Sometime last year, John Young walked into the astronaut office at NASA. Young is a veteran astronaut, he had walked on the moon and is sometimes called NASA's conscience. He asked how many people thought NASA had changed its culture. About 100 people were there, and he said nobody raised their hand. He told that story to the Associated Press. Shortly after, NASA's then administrator, Sean O'Keefe, responded. He said the real answer to whether NASA had changed was being measured by a consultant.

Mr. SEAN O'KEEFE (NASA): Rather than have me or anybody else assert that it is or isn't properly focused or corrected or broke or whatever else--those are neat bumper stickers, but they sure can't be assessed in any way unless you have a metric and a measurement to do so.

KESTENBAUM: The measuring was being done by a company called Behavioral Science Technology. It's run by Thomas Krause, who has a PhD in psychology. He says his company has worked with about half of the Fortune 100 companies. Their method of measuring culture? Surveys asking employees if they agreed or disagreed with various statements like, `I feel free to speak up if I have a concern.' Workers had to rate their feelings on a scale from one to five. BST consultants also coached NASA managers.

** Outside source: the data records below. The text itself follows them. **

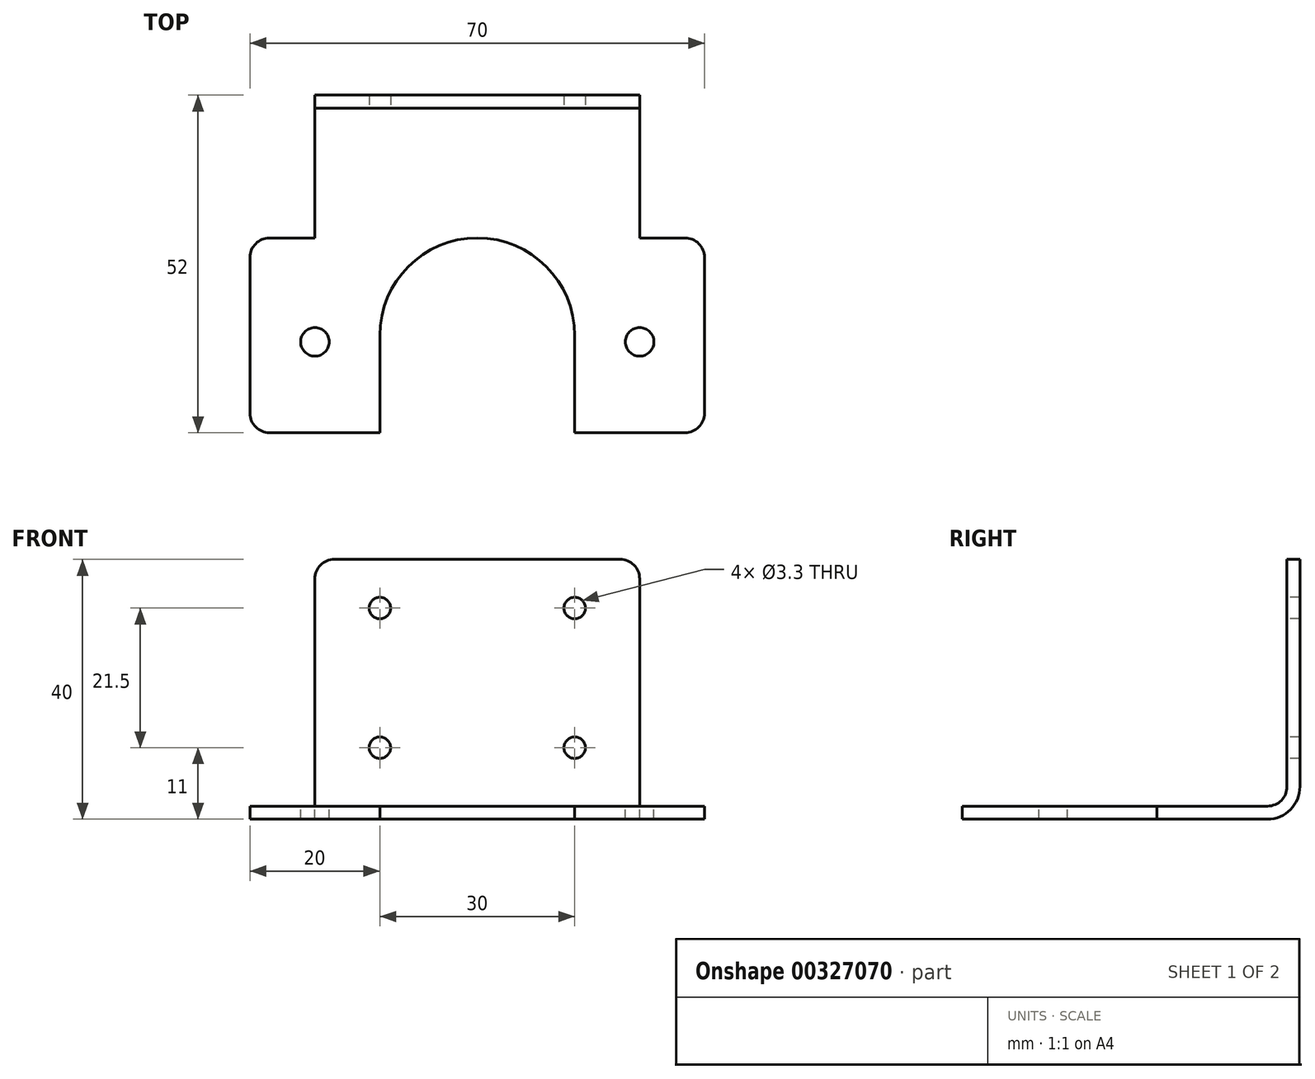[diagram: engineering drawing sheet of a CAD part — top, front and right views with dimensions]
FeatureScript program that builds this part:
annotation { "Feature Type Name" : "Feature", "Feature Type Description" : "" }
export const myFeature = defineFeature(function(context is Context, id is Id, definition is map)
    precondition{}
    {
        {
            var Q0;
            Q0=qCreatedBy(makeId("Right.planeOp"),FACE);
            var sketch = newSketch(context, id + "F0", { "sketchPlane" : qUnion([Q0])});
            skLineSegment(sketch, "E0", {"start": v(0, 5) * mm, "end": v(0, 40) * mm});
            skLineSegment(sketch, "E1", {"start": v(-5, 0) * mm, "end": v(-52, 0) * mm});
            skPoint(sketch, "E2.visualSharp", {"position": v(0, 0) * mm});
            skArc(sketch, "E2.filletArc", {"start": v(-5, 0) * mm, "mid": v(-1.46, 1.46) * mm, "end": v(0, 5) * mm});
            skLineSegment(sketch, "E3.0", {"start": v(-2, 5) * mm, "end": v(-2, 40) * mm});
            skArc(sketch, "E3.1", {"start": v(-5, 2) * mm, "mid": v(-2.88, 2.88) * mm, "end": v(-2, 5) * mm});
            skLineSegment(sketch, "E3.2", {"start": v(-5, 2) * mm, "end": v(-52, 2) * mm});
            skLineSegment(sketch, "E4", {"start": v(-52, 2) * mm, "end": v(-52, 0) * mm});
            skLineSegment(sketch, "E5", {"start": v(-2, 40) * mm, "end": v(0, 40) * mm});
            skSolve(sketch);
        }
        {
            var Q0;
            Q0=makeQuery(id+"F0.imprint","IMPRINT",FACE,{"disambiguationData":[TD([[makeQuery(id+"F0.imprint","IMPRINT",EDGE,{"derivedFrom":sQuery(id+"F0.wireOp",EDGE,"E0")}),1.0]])]});
            extrude(context, id + "F1", {"entities" : qUnion([Q0]), "depth" : 50 * mm, "symmetric" : true});
        }
        {
            var Q0;
            Q0=makeQuery(id+"F1.opExtrude","SWEPT_FACE",FACE,{"disambiguationData":[OSD([sQuery(id+"F0.wireOp",EDGE,"E3.0")])]});
            var sketch = newSketch(context, id + "F2", { "sketchPlane" : qUnion([Q0])});
            skLineSegment(sketch, "E6.bottom", {"start": v(15, 32.5) * mm, "end": v(-15, 32.5) * mm});
            skLineSegment(sketch, "E6.top", {"start": v(15, 11) * mm, "end": v(-15, 11) * mm});
            skLineSegment(sketch, "E6.left", {"start": v(15, 32.5) * mm, "end": v(15, 11) * mm});
            skLineSegment(sketch, "E6.right", {"start": v(-15, 32.5) * mm, "end": v(-15, 11) * mm});
            skPoint(sketch, "E6.middle", {"position": v(0, 21.75) * mm});
            skSolve(sketch);
        }
        {
            var Q0;
            Q0=sQuery(id+"F2.wireOp",VERTEX,"E6.right.start");
            var Q1;
            Q1=sQuery(id+"F2.wireOp",VERTEX,"E6.top.end");
            var Q2;
            Q2=sQuery(id+"F2.wireOp",VERTEX,"E6.left.end");
            var Q3;
            Q3=sQuery(id+"F2.wireOp",VERTEX,"E6.left.start");
            var Q4;
            Q4=makeQuery(id+"F1.opExtrude","SWEPT_BODY",BODY,{"disambiguationData":[OSD([sQuery(id+"F0.wireOp",EDGE,"E0"),sQuery(id+"F0.wireOp",EDGE,"E1"),sQuery(id+"F0.wireOp",EDGE,"E2.filletArc"),sQuery(id+"F0.wireOp",EDGE,"E3.0"),sQuery(id+"F0.wireOp",EDGE,"E3.1"),sQuery(id+"F0.wireOp",EDGE,"E3.2"),sQuery(id+"F0.wireOp",EDGE,"E4"),sQuery(id+"F0.wireOp",EDGE,"E5")])]});
            hole(context, id + "F3", {"style" : HoleStyle.SIMPLE, "endStyle" : HoleEndStyle.THROUGH, "standardTappedOrClearance" : lookupTablePath({ "standard" : "ISO", "fit" : "Normal", "size" : "M3", "type" : "Clearance" }), "standardBlindInLast" : lookupTablePath({ "fit" : "Standard", "standard" : "ISO", "size" : "M3", "type" : "Clearance" }), "holeDiameter" : 3.3 * mm, "tappedDepth" : 12 * mm, "tapClearance" : 3, "locations" : qUnion([Q0, Q1, Q2, Q3]), "scope" : qUnion([Q4])});
        }
        {
            var Q0;
            Q0=makeQuery(id+"F1.opExtrude","SWEPT_FACE",FACE,{"disambiguationData":[OSD([sQuery(id+"F0.wireOp",EDGE,"E3.2")])]});
            var sketch = newSketch(context, id + "F4", { "sketchPlane" : qUnion([Q0])});
            skLineSegment(sketch, "E7.bottom", {"start": v(-25, -52) * mm, "end": v(-35, -52) * mm});
            skLineSegment(sketch, "E7.top", {"start": v(-25, -22) * mm, "end": v(-35, -22) * mm});
            skLineSegment(sketch, "E7.left", {"start": v(-25, -52) * mm, "end": v(-25, -22) * mm});
            skLineSegment(sketch, "E7.right", {"start": v(-35, -52) * mm, "end": v(-35, -22) * mm});
            skLineSegment(sketch, "E8", {"start": v(-25, -38) * mm, "end": v(-35, -38) * mm, "construction": true});
            skLineSegment(sketch, "E9.MirrorCS", {"start": v(25, -52) * mm, "end": v(35, -52) * mm});
            skLineSegment(sketch, "E10.MirrorCS", {"start": v(25, -22) * mm, "end": v(35, -22) * mm});
            skLineSegment(sketch, "E11.MirrorCS", {"start": v(25, -52) * mm, "end": v(25, -22) * mm});
            skLineSegment(sketch, "E12.MirrorCS", {"start": v(35, -52) * mm, "end": v(35, -22) * mm});
            skLineSegment(sketch, "E13.MirrorCS", {"start": v(25, -38) * mm, "end": v(35, -38) * mm, "construction": true});
            skCircle(sketch, "E14", {"center": v(0, -37) * mm, "radius": 15 * mm});
            skLineSegment(sketch, "E15", {"start": v(-15, -37) * mm, "end": v(-15, -52) * mm});
            skLineSegment(sketch, "E16", {"start": v(15, -37) * mm, "end": v(15, -52) * mm});
            skSolve(sketch);
        }
        {
            var Q0;
            Q0=makeQuery(id+"F4.imprint","IMPRINT",FACE,{"disambiguationData":[TD([[makeQuery(id+"F4.imprint","IMPRINT",EDGE,{"derivedFrom":sQuery(id+"F4.wireOp",EDGE,"E7.bottom")}),-1.0]])]});
            var Q1;
            Q1=makeQuery(id+"F4.imprint","IMPRINT",FACE,{"disambiguationData":[TD([[makeQuery(id+"F4.imprint","IMPRINT",EDGE,{"derivedFrom":sQuery(id+"F4.wireOp",EDGE,"E9.MirrorCS")}),1.0]])]});
            var Q2;
            Q2=makeQuery(id+"F1.opExtrude","SWEPT_FACE",FACE,{"disambiguationData":[OSD([sQuery(id+"F0.wireOp",EDGE,"E1")])]});
            extrude(context, id + "F5", {"entities" : qUnion([Q0, Q1]), "operationType" : NewBodyOperationType.ADD, "endBound" : BoundingType.UP_TO_SURFACE, "oppositeDirection" : true, "endBoundEntityFace" : qUnion([Q2]), "depth" : 25 * mm});
        }
        {
            var Q0;
            Q0=sQuery(id+"F4.wireOp",VERTEX,"E8.start");
            var Q1;
            Q1=sQuery(id+"F4.wireOp",VERTEX,"E13.MirrorCS.start");
            var Q2;
            Q2=makeQuery(id+"F1.opExtrude","SWEPT_BODY",BODY,{"disambiguationData":[OSD([sQuery(id+"F0.wireOp",EDGE,"E0"),sQuery(id+"F0.wireOp",EDGE,"E1"),sQuery(id+"F0.wireOp",EDGE,"E2.filletArc"),sQuery(id+"F0.wireOp",EDGE,"E3.0"),sQuery(id+"F0.wireOp",EDGE,"E3.1"),sQuery(id+"F0.wireOp",EDGE,"E3.2"),sQuery(id+"F0.wireOp",EDGE,"E4"),sQuery(id+"F0.wireOp",EDGE,"E5")])]});
            hole(context, id + "F6", {"style" : HoleStyle.SIMPLE, "endStyle" : HoleEndStyle.THROUGH, "standardTappedOrClearance" : lookupTablePath({ "standard" : "ISO", "fit" : "Normal", "size" : "M4", "type" : "Clearance" }), "standardBlindInLast" : lookupTablePath({ "fit" : "Standard", "standard" : "ISO", "size" : "M4", "type" : "Clearance" }), "holeDiameter" : 4.4 * mm, "tappedDepth" : 12 * mm, "tapClearance" : 3, "locations" : qUnion([Q0, Q1]), "scope" : qUnion([Q2])});
        }
        {
            var Q0;
            {var subQ0=sQuery(id+"F4.wireOp",EDGE,"E14");var subQ1=makeQuery(id+"F4.imprint","INTERSECT",VERTEX,{"derivedFrom":[subQ0,sQuery(id+"F4.wireOp",EDGE,"E15")]});Q0=makeQuery(id+"F4.imprint","IMPRINT",FACE,{"disambiguationData":[TD([[makeQuery(id+"F4.imprint","IMPRINT",EDGE,{"disambiguationData":[TD([[subQ1,1.0]])],"derivedFrom":subQ0}),1.0]])]});}
            var Q1;
            {var subQ0=sQuery(id+"F4.wireOp",EDGE,"E15");Q1=makeQuery(id+"F4.imprint","IMPRINT",FACE,{"disambiguationData":[TD([[makeQuery(id+"F4.imprint","IMPRINT",EDGE,{"derivedFrom":subQ0}),1.0]])]});}
            var Q2;
            {var subQ0=sQuery(id+"F4.wireOp",EDGE,"E16");Q2=makeQuery(id+"F4.imprint","IMPRINT",FACE,{"disambiguationData":[TD([[makeQuery(id+"F4.imprint","IMPRINT",EDGE,{"derivedFrom":subQ0}),-1.0]])]});}
            extrude(context, id + "F7", {"entities" : qUnion([Q0, Q1, Q2]), "operationType" : NewBodyOperationType.REMOVE, "endBound" : BoundingType.UP_TO_NEXT, "oppositeDirection" : true, "depth" : 25 * mm});
        }
        {
            var Q0;
            Q0=makeQuery(id+"F7.boolean.opBoolean","COPY",EDGE,{"derivedFrom":makeQuery(id+"F7.opExtrude","SWEPT_EDGE",EDGE,{"disambiguationData":[OSD([sQuery(id+"F0.wireOp",EDGE,"E3.2"),sQuery(id+"F0.wireOp",EDGE,"E4"),sQuery(id+"F4.wireOp",EDGE,"E15")])]})});
            var Q1;
            Q1=makeQuery(id+"F5.opExtrude","SWEPT_EDGE",EDGE,{"disambiguationData":[OSD([sQuery(id+"F4.wireOp",EDGE,"E7.bottom"),sQuery(id+"F4.wireOp",EDGE,"E7.right")])]});
            var Q2;
            Q2=makeQuery(id+"F5.opExtrude","SWEPT_EDGE",EDGE,{"disambiguationData":[OSD([sQuery(id+"F4.wireOp",EDGE,"E7.top"),sQuery(id+"F4.wireOp",EDGE,"E7.right")])]});
            var Q3;
            Q3=makeQuery(id+"F5.opExtrude","SWEPT_EDGE",EDGE,{"disambiguationData":[OSD([sQuery(id+"F0.wireOp",EDGE,"E3.2"),sQuery(id+"F4.wireOp",EDGE,"E7.top"),sQuery(id+"F4.wireOp",EDGE,"E7.left")])]});
            var Q4;
            Q4=makeQuery(id+"F1.opExtrude","CAP_EDGE",EDGE,{"disambiguationData":[OSD([sQuery(id+"F0.wireOp",EDGE,"E5")])],"isStart":true});
            var Q5;
            Q5=makeQuery(id+"F7.boolean.opBoolean","COPY",EDGE,{"derivedFrom":makeQuery(id+"F7.opExtrude","SWEPT_EDGE",EDGE,{"disambiguationData":[OSD([sQuery(id+"F0.wireOp",EDGE,"E3.2"),sQuery(id+"F0.wireOp",EDGE,"E4"),sQuery(id+"F4.wireOp",EDGE,"E16")])]})});
            var Q6;
            Q6=makeQuery(id+"F5.opExtrude","SWEPT_EDGE",EDGE,{"disambiguationData":[OSD([sQuery(id+"F4.wireOp",EDGE,"E9.MirrorCS"),sQuery(id+"F4.wireOp",EDGE,"E12.MirrorCS")])]});
            var Q7;
            Q7=makeQuery(id+"F5.opExtrude","SWEPT_EDGE",EDGE,{"disambiguationData":[OSD([sQuery(id+"F4.wireOp",EDGE,"E10.MirrorCS"),sQuery(id+"F4.wireOp",EDGE,"E12.MirrorCS")])]});
            var Q8;
            Q8=makeQuery(id+"F5.opExtrude","SWEPT_EDGE",EDGE,{"disambiguationData":[OSD([sQuery(id+"F0.wireOp",EDGE,"E3.2"),sQuery(id+"F4.wireOp",EDGE,"E10.MirrorCS"),sQuery(id+"F4.wireOp",EDGE,"E11.MirrorCS")])]});
            var Q9;
            Q9=makeQuery(id+"F1.opExtrude","CAP_EDGE",EDGE,{"disambiguationData":[OSD([sQuery(id+"F0.wireOp",EDGE,"E5")])],"isStart":false});
            fillet(context, id + "F8", {"entities" : qUnion([Q0, Q1, Q2, Q3, Q4, Q5, Q6, Q7, Q8, Q9]), "radius" : 3 * mm, "tangentPropagation" : true, "allowEdgeOverflow" : false});
        }
    });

Dr. THOMAS KRAUSE (Behavioral Science Technology): We would teach principles that underlie good decision-making.

KESTENBAUM: I mean, I think to a lot of people that seems sort of obvious, right?

Dr. KRAUSE: Well, yeah. I mean, that's the stuff--that's the thing about culture stuff. The things that are obvious aren't done. It's one thing to say something is obvious; it's another thing to get an organization of 19,000 people to do that in the day to day.

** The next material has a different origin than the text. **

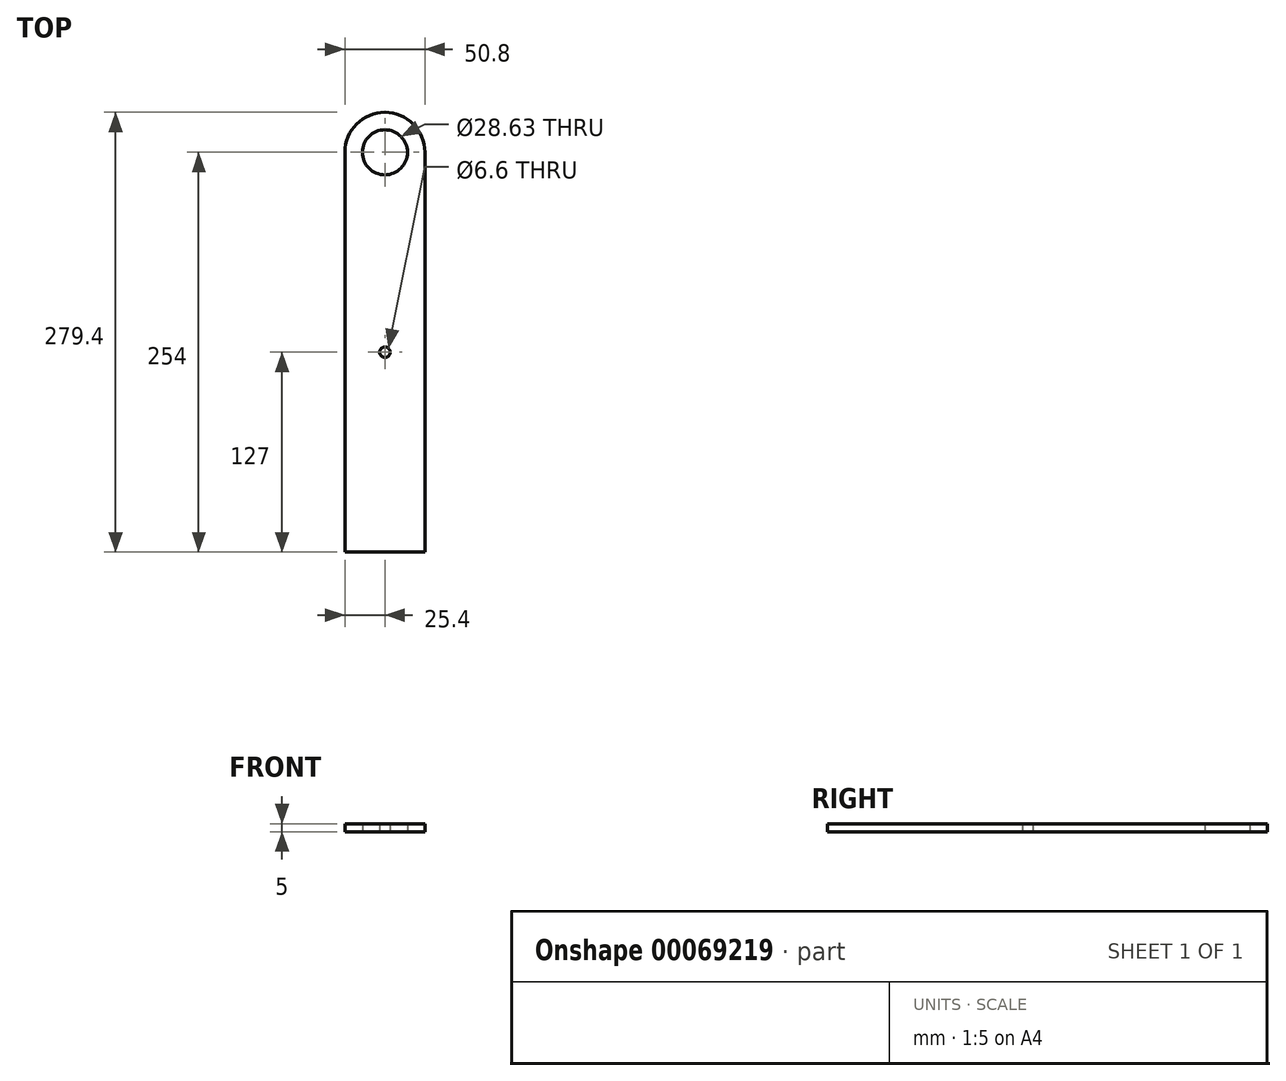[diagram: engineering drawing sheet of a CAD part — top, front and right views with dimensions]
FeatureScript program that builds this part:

KESTENBAUM: This February, BST published a 115-page report filled with graphs showing improvement. And then NASA terminated its agreement with Behavioral Science Technology. BST was about halfway through its $10 million contract. Krause says his company has had over 1,700 clients, and that's only happened a few times.

Dr. KRAUSE: It's very unusual. And it's--we've never had a situation before where we were working with the seniormost leaders in the organization and they canceled it.

KESTENBAUM: OK. So can I give you a survey?

Dr. KRAUSE: Sure.

KESTENBAUM: NASA's culture is improving.

Dr. KRAUSE: Strongly disagree.

KESTENBAUM: Krause says NASA abandoned a process of reform that was working. A NASA spokesman says the space agency simply decided to carry on with the work internally and said BST had given NASA a good start. But part of the reason for the change appears to be that NASA's new chief, Michael Griffin, doesn't think culture change is something you can graph. Griffin was asked in a press conference in April if he thought NASA's culture had improved.

Mr. MICHAEL GRIFFIN (NASA): I don't know because I don't know how to measure cultural change. You know, culture is something that you feel.

KESTENBAUM: Griffin later said that he felt fixing the safety culture meant working on things that are taught in kindergarten. Quote, "Listen to what other people have to say, pay attention to their opinions," end quote. Since the Columbia accident, NASA has tried to address bigger systematic problems. It set up a quasi-independent safety organization that is supposed to be immune to budget pressures and schedules.

Still, the track record for organizations trying to change their culture is not good. Most fail. That's the perspective of Sidney Dekker. He's a professor of human factors in aviation safety at Lund University in Sweden.

Professor SIDNEY DEKKER (Lund University): You can't just assign a project manager and say, `Now, OK, your project for the next two years is change our culture,' right? Just like another project manager had to solve the phone problem. It doesn't work the same way at all.

KESTENBAUM: You need external help, he says, everybody has to be on board, and it takes years, many years. David Kestenbaum, NPR News, Washington.